-- What this task involves --
Can you copy word for word the part of the passage about the Met Office documentary that begins at the words "Quentin Letts, the" and stops after "climate change alarmists."?

Quentin Letts, the censured journalist, has described his experiences here. He likens it to being airbrushed out of one of Stalin’s photographs: one minute, his documentary – about the Met Office – was freely available on the web; the next it had been written out of history. (But you can still read the full transcription here)
And all because some of the people he interviewed said a few disobliging – but perfectly accurate – things about the way Britain’s state-funded meteorological organisation has been hijacked by climate change alarmists.
In his piece, Letts chooses to be mildly amused by the BBC’s high-handed response to his journalism.
Meanwhile, the BBC top brass held meetings about my allegedly scandalous programme.
Apparently we should have done more to explain the science of climate change. There was a danger that listeners were ‘misled’ by my interviews with Mr Lilley and Labour MP Graham Stringer, who argued that the Met Office were ‘excellent’ at short-term forecasts but ‘very poor’ at climate and medium-term predictions.

-- Record set --

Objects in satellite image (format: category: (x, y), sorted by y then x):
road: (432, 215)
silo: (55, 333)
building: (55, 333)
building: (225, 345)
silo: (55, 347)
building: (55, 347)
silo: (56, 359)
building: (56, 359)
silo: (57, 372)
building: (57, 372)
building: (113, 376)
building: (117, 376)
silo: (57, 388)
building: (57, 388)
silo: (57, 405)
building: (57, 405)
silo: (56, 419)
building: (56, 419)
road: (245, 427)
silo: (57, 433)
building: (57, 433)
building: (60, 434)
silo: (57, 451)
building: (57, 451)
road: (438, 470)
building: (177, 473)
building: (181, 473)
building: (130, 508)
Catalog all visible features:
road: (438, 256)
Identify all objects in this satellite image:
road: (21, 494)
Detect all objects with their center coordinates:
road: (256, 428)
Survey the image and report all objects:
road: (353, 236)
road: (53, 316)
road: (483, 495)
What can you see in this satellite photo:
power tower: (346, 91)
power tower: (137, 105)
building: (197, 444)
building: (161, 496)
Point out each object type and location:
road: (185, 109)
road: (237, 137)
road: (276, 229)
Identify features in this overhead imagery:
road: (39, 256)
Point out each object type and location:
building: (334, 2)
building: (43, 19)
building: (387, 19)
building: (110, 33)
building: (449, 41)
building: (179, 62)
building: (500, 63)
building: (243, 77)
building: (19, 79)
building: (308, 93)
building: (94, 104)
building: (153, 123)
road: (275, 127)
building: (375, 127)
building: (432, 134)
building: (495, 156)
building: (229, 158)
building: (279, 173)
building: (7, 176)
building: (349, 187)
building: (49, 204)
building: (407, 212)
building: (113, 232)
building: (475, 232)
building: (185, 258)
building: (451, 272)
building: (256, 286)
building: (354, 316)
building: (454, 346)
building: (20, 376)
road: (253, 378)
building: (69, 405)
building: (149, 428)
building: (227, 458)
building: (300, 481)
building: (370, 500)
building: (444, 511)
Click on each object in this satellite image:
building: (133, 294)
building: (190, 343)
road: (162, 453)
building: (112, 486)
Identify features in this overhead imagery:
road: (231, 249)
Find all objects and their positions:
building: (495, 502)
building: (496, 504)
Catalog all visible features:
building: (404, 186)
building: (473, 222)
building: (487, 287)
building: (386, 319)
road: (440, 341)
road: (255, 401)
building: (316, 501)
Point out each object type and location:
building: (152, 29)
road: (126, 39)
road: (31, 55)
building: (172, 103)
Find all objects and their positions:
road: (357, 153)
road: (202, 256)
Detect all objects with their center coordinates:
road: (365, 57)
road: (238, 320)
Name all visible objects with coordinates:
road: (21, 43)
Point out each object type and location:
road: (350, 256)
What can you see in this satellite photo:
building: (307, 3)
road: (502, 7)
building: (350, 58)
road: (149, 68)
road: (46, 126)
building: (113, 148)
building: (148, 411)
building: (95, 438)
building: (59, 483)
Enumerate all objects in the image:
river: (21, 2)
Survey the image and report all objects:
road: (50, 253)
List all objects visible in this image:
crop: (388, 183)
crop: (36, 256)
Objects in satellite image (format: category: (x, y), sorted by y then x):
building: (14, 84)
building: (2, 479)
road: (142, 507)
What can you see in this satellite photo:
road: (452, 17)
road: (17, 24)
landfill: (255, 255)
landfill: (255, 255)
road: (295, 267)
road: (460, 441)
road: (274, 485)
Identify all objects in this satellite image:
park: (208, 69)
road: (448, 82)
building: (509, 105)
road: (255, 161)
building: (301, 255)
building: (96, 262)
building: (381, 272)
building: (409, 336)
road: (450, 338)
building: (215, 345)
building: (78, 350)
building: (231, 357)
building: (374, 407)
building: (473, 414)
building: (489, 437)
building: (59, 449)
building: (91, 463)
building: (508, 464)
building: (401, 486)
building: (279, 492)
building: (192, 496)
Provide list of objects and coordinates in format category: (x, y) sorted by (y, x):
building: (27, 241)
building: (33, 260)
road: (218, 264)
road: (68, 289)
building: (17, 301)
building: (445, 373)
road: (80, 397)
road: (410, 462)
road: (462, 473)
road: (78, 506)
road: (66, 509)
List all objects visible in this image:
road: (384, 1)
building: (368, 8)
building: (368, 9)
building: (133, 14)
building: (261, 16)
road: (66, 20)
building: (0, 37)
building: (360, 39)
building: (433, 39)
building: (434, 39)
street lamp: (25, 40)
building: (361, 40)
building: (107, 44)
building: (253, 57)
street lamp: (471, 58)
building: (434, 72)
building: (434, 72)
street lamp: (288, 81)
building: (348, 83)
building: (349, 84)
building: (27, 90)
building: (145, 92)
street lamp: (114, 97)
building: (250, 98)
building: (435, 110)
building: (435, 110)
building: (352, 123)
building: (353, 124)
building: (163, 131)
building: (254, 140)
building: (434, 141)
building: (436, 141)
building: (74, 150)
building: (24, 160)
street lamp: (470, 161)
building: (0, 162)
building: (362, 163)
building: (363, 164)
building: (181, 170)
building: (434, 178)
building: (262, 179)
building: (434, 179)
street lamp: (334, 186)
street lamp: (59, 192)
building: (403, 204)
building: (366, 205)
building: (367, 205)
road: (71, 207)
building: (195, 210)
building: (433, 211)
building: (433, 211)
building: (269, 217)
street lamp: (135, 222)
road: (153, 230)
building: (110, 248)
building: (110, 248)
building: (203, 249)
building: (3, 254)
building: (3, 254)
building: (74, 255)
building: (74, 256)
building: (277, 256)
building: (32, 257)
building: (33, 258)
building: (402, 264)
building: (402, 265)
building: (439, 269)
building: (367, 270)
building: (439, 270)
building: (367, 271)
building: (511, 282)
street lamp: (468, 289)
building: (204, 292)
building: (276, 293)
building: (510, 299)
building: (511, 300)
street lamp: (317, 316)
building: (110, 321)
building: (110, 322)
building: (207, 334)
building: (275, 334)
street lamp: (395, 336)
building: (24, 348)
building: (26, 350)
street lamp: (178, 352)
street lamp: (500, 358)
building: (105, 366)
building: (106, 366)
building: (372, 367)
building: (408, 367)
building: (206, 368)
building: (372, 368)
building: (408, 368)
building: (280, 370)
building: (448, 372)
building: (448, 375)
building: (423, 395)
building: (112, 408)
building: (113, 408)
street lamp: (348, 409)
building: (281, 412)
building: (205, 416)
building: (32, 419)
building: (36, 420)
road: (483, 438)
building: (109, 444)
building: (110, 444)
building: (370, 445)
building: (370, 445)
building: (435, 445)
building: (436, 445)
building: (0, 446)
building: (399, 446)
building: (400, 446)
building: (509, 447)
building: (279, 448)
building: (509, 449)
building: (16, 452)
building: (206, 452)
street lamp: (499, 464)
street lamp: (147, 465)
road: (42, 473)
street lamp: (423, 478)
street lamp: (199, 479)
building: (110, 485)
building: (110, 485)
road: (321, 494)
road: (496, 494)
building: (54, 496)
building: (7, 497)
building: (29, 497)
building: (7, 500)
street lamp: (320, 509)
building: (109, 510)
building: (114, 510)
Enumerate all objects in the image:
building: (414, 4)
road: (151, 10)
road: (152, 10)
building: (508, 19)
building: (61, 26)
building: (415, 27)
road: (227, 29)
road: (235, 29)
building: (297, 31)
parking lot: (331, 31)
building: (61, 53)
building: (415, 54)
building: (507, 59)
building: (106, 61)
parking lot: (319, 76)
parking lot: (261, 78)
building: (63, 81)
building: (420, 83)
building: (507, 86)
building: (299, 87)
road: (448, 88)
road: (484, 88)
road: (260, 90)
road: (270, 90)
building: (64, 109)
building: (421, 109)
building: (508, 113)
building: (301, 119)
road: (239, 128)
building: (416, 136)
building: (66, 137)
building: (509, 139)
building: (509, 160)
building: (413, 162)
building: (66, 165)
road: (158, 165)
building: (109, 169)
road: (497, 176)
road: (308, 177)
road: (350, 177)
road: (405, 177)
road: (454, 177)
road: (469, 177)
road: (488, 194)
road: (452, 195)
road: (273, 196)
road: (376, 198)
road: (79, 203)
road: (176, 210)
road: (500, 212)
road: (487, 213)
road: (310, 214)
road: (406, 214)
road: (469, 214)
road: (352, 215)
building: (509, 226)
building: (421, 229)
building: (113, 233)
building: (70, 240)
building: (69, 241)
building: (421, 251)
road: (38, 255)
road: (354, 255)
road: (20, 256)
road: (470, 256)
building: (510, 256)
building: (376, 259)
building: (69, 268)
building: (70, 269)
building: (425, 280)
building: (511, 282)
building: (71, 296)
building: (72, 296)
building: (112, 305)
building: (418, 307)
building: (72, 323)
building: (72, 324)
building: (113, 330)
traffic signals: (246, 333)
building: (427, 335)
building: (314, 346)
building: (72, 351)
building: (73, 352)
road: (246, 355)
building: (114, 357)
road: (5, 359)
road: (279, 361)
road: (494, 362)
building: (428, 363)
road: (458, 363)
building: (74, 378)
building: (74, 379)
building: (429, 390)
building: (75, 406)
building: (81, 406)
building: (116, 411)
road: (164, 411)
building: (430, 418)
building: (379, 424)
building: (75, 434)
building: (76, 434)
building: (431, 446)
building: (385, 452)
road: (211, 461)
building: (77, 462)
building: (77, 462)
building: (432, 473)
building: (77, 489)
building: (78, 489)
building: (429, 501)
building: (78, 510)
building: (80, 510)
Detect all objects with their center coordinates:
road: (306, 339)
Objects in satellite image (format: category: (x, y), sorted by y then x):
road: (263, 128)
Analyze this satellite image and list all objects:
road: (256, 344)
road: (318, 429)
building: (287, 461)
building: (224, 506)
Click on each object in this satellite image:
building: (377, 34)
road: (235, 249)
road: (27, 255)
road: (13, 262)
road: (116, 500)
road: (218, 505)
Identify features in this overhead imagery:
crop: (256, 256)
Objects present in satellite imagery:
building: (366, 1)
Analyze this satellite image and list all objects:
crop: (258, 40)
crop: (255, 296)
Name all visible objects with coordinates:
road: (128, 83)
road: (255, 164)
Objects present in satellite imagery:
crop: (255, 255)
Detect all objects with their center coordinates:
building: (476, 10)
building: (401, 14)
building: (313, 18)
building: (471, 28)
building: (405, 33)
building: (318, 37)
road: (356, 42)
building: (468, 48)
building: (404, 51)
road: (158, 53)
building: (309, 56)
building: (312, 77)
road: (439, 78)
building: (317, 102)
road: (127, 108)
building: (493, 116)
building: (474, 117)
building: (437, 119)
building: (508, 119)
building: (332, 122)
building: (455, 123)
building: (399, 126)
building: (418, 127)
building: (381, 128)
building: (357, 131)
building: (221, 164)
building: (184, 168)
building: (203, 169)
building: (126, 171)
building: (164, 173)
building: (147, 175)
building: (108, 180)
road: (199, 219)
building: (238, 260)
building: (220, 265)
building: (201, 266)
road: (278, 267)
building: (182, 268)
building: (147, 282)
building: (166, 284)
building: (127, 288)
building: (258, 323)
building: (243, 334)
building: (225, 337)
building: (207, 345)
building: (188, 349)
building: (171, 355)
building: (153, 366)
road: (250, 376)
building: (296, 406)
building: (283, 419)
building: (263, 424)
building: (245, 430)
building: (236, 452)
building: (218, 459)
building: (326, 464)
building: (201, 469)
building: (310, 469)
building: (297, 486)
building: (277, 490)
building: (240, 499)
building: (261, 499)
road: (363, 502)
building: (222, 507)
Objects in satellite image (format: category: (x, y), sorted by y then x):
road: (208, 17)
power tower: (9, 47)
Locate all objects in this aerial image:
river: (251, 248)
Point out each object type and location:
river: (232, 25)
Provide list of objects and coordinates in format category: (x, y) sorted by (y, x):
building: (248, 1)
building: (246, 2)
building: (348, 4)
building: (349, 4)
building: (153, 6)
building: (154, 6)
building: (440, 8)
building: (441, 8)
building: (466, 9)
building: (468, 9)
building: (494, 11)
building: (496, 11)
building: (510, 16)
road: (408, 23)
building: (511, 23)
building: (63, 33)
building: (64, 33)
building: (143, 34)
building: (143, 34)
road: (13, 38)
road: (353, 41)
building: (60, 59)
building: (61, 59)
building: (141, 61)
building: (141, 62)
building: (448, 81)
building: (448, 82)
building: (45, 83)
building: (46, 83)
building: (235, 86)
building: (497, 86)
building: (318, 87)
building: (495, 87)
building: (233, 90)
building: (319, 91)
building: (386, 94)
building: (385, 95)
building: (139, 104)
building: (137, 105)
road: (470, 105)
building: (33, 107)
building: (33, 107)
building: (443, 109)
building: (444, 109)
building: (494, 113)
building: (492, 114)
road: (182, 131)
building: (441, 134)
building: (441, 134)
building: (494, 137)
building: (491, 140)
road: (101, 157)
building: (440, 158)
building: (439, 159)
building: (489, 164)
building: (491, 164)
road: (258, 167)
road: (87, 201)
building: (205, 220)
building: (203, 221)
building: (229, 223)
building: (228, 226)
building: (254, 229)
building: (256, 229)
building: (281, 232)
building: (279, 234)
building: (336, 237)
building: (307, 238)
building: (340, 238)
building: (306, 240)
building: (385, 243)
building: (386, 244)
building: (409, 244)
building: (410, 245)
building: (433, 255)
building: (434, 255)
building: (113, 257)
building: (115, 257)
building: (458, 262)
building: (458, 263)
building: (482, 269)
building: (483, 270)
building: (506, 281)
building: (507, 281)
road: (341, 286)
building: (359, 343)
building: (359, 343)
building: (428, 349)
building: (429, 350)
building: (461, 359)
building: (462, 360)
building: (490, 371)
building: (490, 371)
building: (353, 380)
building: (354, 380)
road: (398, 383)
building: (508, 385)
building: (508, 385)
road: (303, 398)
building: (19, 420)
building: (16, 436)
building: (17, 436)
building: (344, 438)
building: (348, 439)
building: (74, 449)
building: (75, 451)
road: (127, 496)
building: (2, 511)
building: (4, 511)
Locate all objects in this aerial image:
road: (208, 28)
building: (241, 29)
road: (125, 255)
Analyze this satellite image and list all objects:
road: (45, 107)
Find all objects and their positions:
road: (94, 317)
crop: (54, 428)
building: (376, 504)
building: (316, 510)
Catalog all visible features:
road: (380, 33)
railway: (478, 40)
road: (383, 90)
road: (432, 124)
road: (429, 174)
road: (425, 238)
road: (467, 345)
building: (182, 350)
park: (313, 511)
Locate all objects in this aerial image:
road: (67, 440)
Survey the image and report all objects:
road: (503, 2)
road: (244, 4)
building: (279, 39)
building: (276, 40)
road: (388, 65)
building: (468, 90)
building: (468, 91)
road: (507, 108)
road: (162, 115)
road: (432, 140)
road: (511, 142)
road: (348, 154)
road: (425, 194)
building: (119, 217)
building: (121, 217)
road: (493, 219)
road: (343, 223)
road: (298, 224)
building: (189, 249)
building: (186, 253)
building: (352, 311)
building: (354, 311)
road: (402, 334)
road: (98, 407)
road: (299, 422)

-- Result of this task --
Quentin Letts, the censured journalist, has described his experiences here. He likens it to being airbrushed out of one of Stalin’s photographs: one minute, his documentary – about the Met Office – was freely available on the web; the next it had been written out of history. (But you can still read the full transcription here)
And all because some of the people he interviewed said a few disobliging – but perfectly accurate – things about the way Britain’s state-funded meteorological organisation has been hijacked by climate change alarmists.